TASK DESCRIPTION: Show each line of the data below that has the string "elbow" in it.

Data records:
=-=-=-=-=
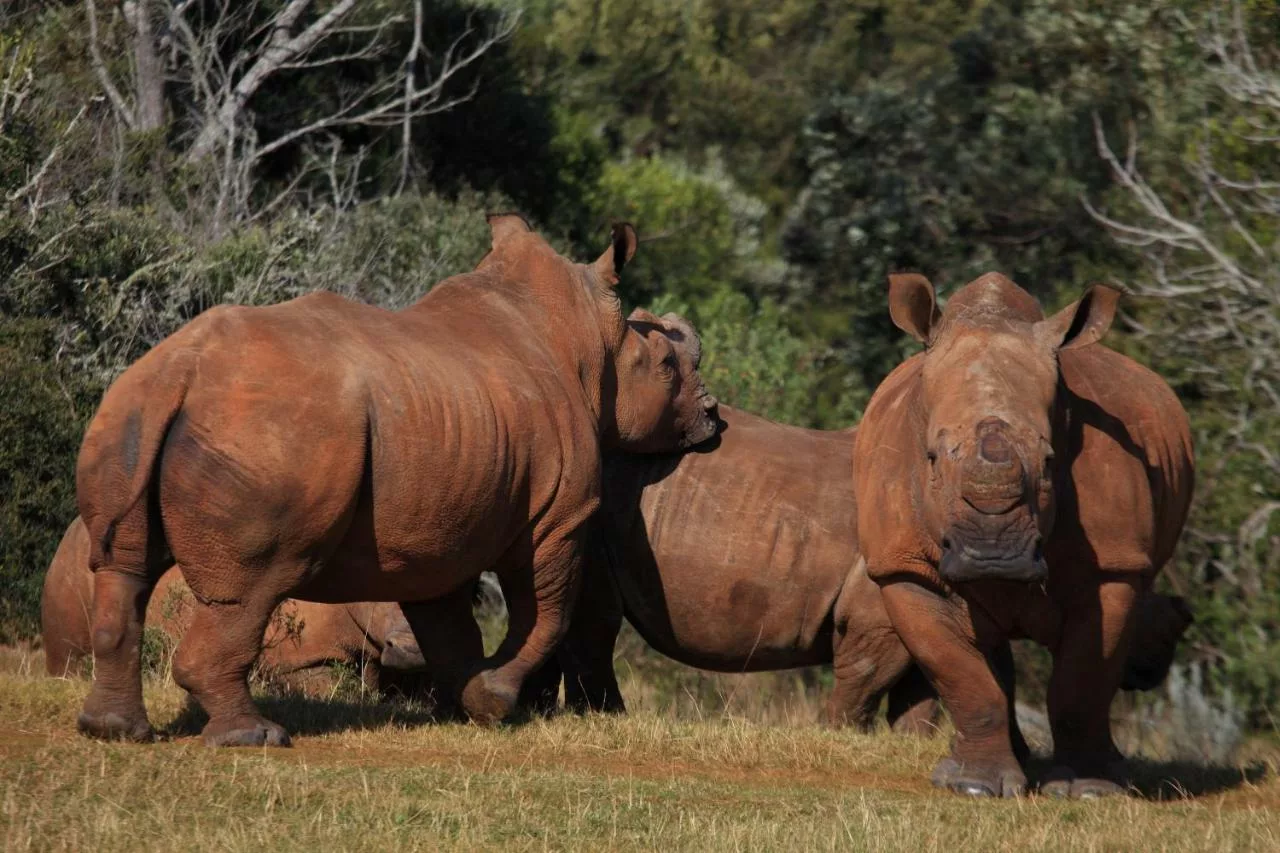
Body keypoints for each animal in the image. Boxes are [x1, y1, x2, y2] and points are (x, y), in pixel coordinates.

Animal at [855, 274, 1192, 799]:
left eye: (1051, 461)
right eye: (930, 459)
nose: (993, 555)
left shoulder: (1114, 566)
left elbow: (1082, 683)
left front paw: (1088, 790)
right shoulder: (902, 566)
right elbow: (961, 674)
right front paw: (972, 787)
=-=-=-=-=
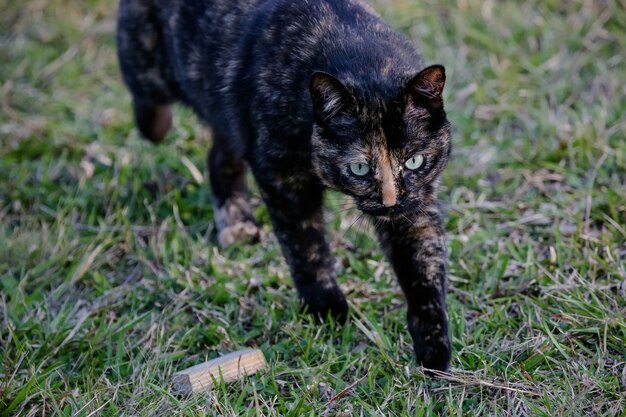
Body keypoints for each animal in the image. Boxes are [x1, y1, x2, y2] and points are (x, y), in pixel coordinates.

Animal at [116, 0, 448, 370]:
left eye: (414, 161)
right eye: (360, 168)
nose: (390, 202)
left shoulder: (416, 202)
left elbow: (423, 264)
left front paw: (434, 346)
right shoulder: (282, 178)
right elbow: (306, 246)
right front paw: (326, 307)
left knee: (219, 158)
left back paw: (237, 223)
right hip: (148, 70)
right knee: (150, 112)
=-=-=-=-=
EXPECTED ANSWER:
left elbow: (1082, 683)
right elbow: (961, 674)
left elbow: (423, 264)
right elbow: (306, 246)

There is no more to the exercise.